I think it’s pretty understood that Base reviews are pretty slow in comparison to other areas of the ecosystem. There are trade-offs to this, so it’s not necessarily bad per se, but it is one of the reasons why a lot of development prefers to take place in packages. Even core developers will create things in packages before opening a PR to add it to Base in a lot of cases, so it’s a pretty widely acknowledged phenomena.
But it’s not necessarily bad. It used to be quicker too, but Julia is fairly well-established now so any changes need a lot more scrutiny to not be breaking. And there’s a whole process to ensure that the changes in Base don’t break packages, with the whole PackageEval system. That stability of the language is one of the key things that makes its modern development work so well, and I think it’s something to simultaneously appreciate.
I think one thing that leads to this feeling though is that @Ronis_BR has had good instances with SciML, where in SciML you can pretty much expect your PR to get reviewed in a day or two and likely merged. But that’s because SciML has a fairly active BDFL (me) interfacing with the “outside” community on a very regular basis. I can tell you from this that it takes a ton of time and it won’t scale to the size of the Julia language, which is why in a lot of SciML I am training officers to really take ownership of specific areas, like ODEs and parameter estimation, so that it’s possible to keep up with the influx of PRs (which during the summer is hitting about ~20 reviews a days due to the GSoCs!).
I think from my experience in the package world, that’s what really matters: ownership. And you see it in this discussion as well: people need to feel like they have ownership in order to merge. Giving more people that feeling makes things move faster, but if ownership is too relaxed then you might have people merging who might not know all of the consequences of the code.

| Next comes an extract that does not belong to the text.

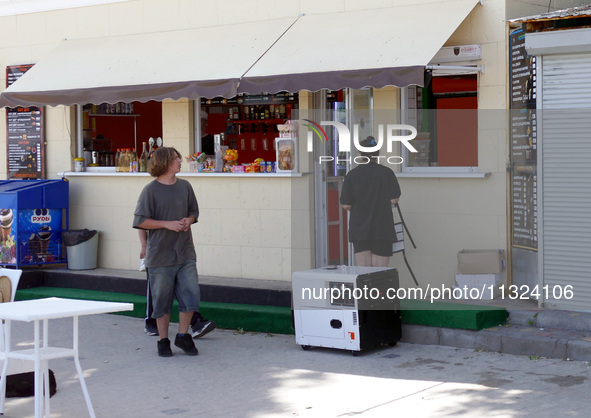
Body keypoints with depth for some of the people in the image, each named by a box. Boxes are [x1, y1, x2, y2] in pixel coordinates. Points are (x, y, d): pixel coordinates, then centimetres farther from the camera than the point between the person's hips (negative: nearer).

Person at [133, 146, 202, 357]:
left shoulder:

I think that one way to do this right is to have more officers and designations of ownership in certain areas. If you look around enough you can figure out who “owns”/maintains LinearAlgebra, but it’s not very accessible. It would be nice to have a file that gives a little bit more structure to this. That way newcomers could more easily figure out who to ping and get help getting things merged. Of course that can be abused, but something like, “hey it’s been 2 weeks, @kslimes master of tests, can you help me get this unit test merged?”. I think it would 2 things:
- help people who are core maintainers triage what PRs to look at
- figure out where we are lacking maintainers
Who’s the person to ping if it’s just a documentation change? I wouldn’t actually know right now. If there is no one, then maybe this could be something that a big of NumFOCUS funds could help out on? (Especially since docs are probably more accessible than other areas. This wouldn’t necessarily be possible in all aspects of the project)
So there’s a reason for this, but it can probably also improve.